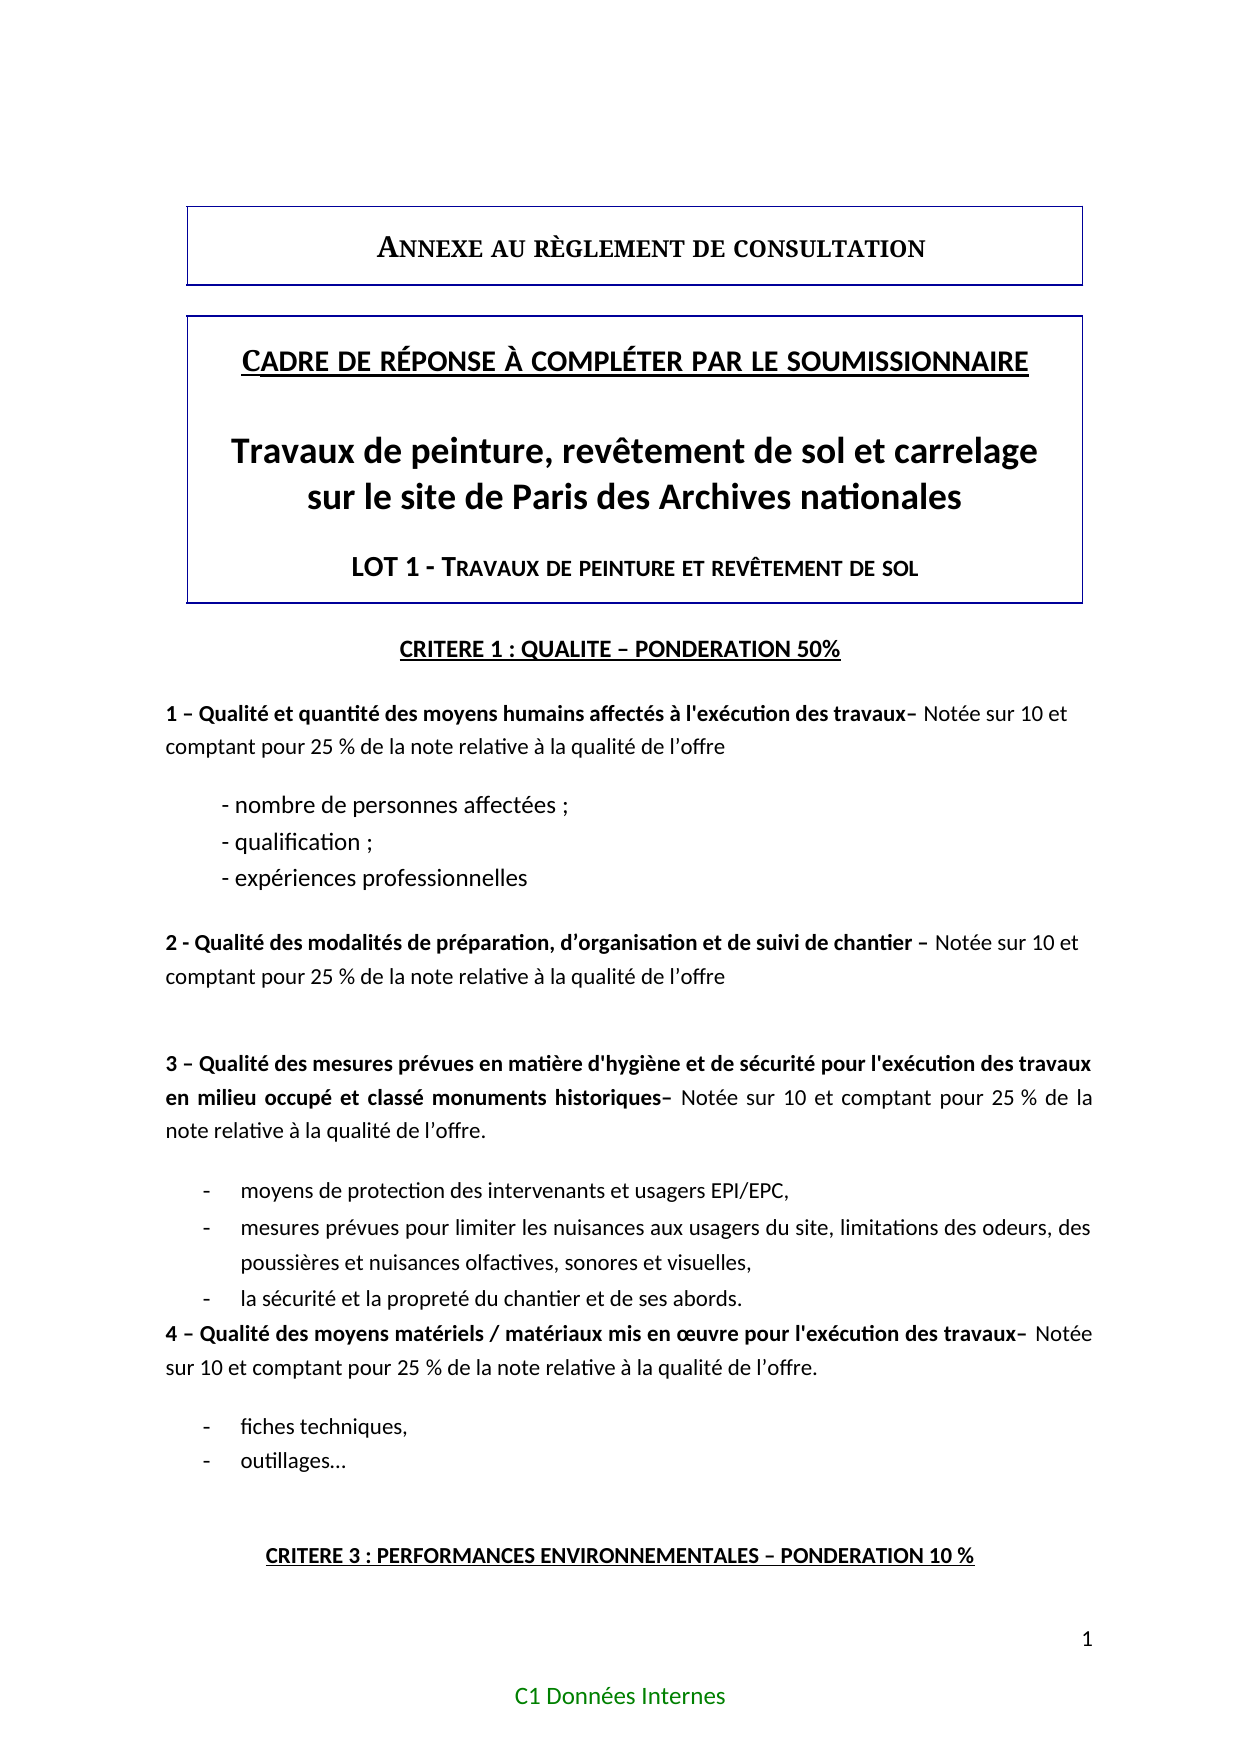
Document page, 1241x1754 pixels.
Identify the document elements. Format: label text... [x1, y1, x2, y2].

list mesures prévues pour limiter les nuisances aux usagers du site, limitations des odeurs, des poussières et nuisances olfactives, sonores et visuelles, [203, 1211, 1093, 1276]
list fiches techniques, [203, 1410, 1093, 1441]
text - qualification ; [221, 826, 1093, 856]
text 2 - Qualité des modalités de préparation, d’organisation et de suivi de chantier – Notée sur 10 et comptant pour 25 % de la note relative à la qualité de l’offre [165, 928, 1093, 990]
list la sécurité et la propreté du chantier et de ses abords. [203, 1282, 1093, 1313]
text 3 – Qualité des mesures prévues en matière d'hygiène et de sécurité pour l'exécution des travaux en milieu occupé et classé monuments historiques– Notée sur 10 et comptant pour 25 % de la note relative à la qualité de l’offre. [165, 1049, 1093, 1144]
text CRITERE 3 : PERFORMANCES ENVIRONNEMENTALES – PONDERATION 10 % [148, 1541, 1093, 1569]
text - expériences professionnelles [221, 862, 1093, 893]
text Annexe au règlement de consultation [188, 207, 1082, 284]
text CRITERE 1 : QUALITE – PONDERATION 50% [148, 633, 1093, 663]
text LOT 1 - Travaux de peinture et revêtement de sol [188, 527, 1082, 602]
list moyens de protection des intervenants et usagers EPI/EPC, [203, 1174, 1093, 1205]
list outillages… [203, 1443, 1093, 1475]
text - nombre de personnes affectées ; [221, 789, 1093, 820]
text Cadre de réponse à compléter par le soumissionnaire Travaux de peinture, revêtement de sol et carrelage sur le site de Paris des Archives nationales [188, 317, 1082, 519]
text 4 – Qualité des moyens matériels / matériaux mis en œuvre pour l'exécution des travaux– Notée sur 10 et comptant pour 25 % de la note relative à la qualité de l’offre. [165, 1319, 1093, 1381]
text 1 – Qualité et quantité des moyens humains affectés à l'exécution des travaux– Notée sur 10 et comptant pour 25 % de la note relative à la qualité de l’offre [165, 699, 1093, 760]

★ ★ ★

→ Task item
Output the records verbatim, every one of them, and keep the pictures out.

→ Your response
Document page, 1241x1754 pixels.
Identify the document elements. Format: label text... [x1, y1, x2, y2].

list mesures prévues pour limiter les nuisances aux usagers du site, limitations des odeurs, des poussières et nuisances olfactives, sonores et visuelles, [203, 1211, 1093, 1276]
list fiches techniques, [203, 1410, 1093, 1441]
text - qualification ; [221, 826, 1093, 856]
text 2 - Qualité des modalités de préparation, d’organisation et de suivi de chantier – Notée sur 10 et comptant pour 25 % de la note relative à la qualité de l’offre [165, 928, 1093, 990]
list la sécurité et la propreté du chantier et de ses abords. [203, 1282, 1093, 1313]
text 3 – Qualité des mesures prévues en matière d'hygiène et de sécurité pour l'exécution des travaux en milieu occupé et classé monuments historiques– Notée sur 10 et comptant pour 25 % de la note relative à la qualité de l’offre. [165, 1049, 1093, 1144]
text CRITERE 3 : PERFORMANCES ENVIRONNEMENTALES – PONDERATION 10 % [148, 1541, 1093, 1569]
text - expériences professionnelles [221, 862, 1093, 893]
text Annexe au règlement de consultation [188, 207, 1082, 284]
text CRITERE 1 : QUALITE – PONDERATION 50% [148, 633, 1093, 663]
text LOT 1 - Travaux de peinture et revêtement de sol [188, 527, 1082, 602]
list moyens de protection des intervenants et usagers EPI/EPC, [203, 1174, 1093, 1205]
list outillages… [203, 1443, 1093, 1475]
text - nombre de personnes affectées ; [221, 789, 1093, 820]
text Cadre de réponse à compléter par le soumissionnaire Travaux de peinture, revêtement de sol et carrelage sur le site de Paris des Archives nationales [188, 317, 1082, 519]
text 4 – Qualité des moyens matériels / matériaux mis en œuvre pour l'exécution des travaux– Notée sur 10 et comptant pour 25 % de la note relative à la qualité de l’offre. [165, 1319, 1093, 1381]
text 1 – Qualité et quantité des moyens humains affectés à l'exécution des travaux– Notée sur 10 et comptant pour 25 % de la note relative à la qualité de l’offre [165, 699, 1093, 760]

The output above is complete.